**EXCERPTED PASSAGE**.

What was most important a year or two ago may not be the driving force today.  Press the reset button and, together with your leadership team, clarify priorities and commit to keeping them in focus.

- What leadership skill should I get better at? 
The fact is, your personal effectiveness affects the success of your firm.  Pick the leadership skill that most needs your attention—listening, coaching, problem-solving — and commit to improvement.  Small changes really can make a big difference.  Just ask your partners on the receiving end.


• Strategize on an ongoing basis  (as I ranted about in my last post)
Strategic planning isn’t an event—it’s a discipline.  In less volatile times, developing a strategic plan every three years was the norm.  Today, planning once a year in not sufficient.  You now have to learn how to evaluate, test and revise your plans and strategies several times a year to maintain your competitive vitality.

The next few years are going to be an economic roller-coaster ride.  That means that firm leaders are going to be challenged repeatedly not just to make fact-based decisions, but also to make some sense out of all of the conflicting and hard-to-detect signals that come through the fog and the noise.  You need to get comfortable with handling gobs and gobs of ambiguity.

• Ramp up the energy level
Every successful firm, every team, and every new initiative runs on one thing: energy.  And it is your job to be the energy source that others feed from.  Leadership, in the end, is all about having energy, creating energy, showing energy, and spreading energy.  As the firm leader you should be seen to emote, erupt, flame, and have boundless enthusiasm.  The cold logic of it is unassailable: If you do not love what you're doing as a leader, then why in the world are you doing what you're doing? And why in the world would you expect anybody to follow you?

**WHAT TO DO**.
• 1. In the leadership passage, how often was a strategic plan usually developed in less volatile times?
• 2. Shorten the paragraph of the leadership passage that begins "Every successful firm, every team" while keeping its main points.
• 3. Edit the leadership passage by giving the stretch from "- What leadership" through "the receiving end." again, with "partners" changed to "colleagues".

(Entries taken from a collection)
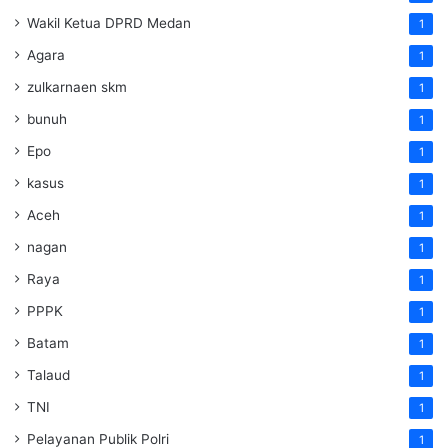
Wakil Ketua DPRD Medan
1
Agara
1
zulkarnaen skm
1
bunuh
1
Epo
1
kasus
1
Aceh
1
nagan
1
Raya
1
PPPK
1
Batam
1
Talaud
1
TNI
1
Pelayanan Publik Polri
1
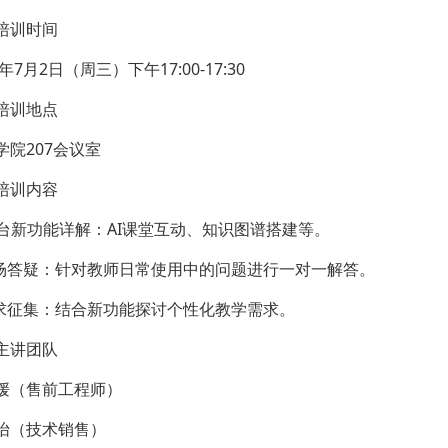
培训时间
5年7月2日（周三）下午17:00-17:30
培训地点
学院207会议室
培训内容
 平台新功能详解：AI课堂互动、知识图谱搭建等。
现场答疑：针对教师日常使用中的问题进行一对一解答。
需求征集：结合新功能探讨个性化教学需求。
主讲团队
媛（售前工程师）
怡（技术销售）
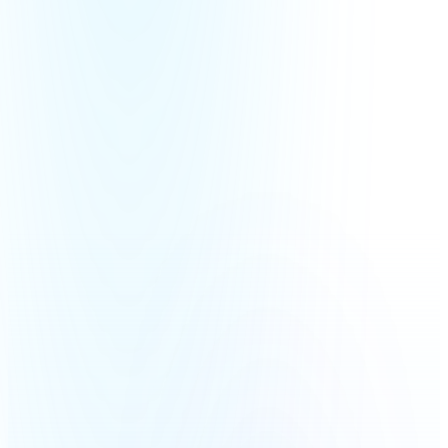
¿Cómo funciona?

---

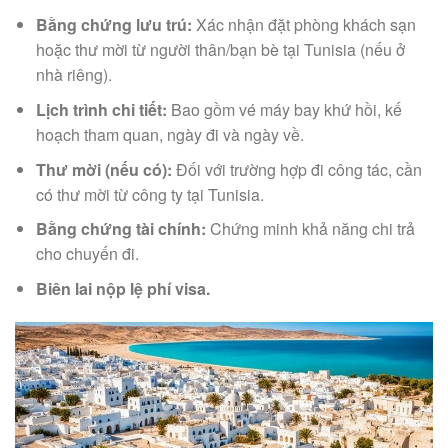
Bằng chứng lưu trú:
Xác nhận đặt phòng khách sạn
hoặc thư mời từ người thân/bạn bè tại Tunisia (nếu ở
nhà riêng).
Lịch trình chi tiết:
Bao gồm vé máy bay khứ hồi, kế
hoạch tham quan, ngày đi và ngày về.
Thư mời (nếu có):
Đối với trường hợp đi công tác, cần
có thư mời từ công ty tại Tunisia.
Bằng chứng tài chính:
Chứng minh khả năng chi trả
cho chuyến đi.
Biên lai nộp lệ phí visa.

---

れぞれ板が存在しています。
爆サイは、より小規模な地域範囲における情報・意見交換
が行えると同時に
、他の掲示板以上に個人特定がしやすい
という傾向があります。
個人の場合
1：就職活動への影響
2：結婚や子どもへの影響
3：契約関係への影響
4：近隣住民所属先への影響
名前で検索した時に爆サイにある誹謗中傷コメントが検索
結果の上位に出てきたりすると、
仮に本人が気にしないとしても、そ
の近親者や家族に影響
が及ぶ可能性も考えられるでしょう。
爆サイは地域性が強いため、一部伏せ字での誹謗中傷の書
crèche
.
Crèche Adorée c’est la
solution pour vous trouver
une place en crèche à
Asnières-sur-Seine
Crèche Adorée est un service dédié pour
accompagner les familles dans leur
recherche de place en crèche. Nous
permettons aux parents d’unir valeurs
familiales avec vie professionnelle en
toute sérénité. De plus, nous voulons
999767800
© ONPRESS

**EXERCISE RESULTS**.
• 1. Every three years.

• 2. Every successful firm, team, and new initiative runs on energy, and the leader's job is to be the source others draw from. Leadership means having, creating, showing, and spreading energy, so a firm leader should show boundless enthusiasm. A leader who doesn't love the work has no reason to do it or to expect anyone to follow.

• 3.
- What leadership skill should I get better at? 
The fact is, your personal effectiveness affects the success of your firm.  Pick the leadership skill that most needs your attention—listening, coaching, problem-solving — and commit to improvement.  Small changes really can make a big difference.  Just ask your colleagues on the receiving end.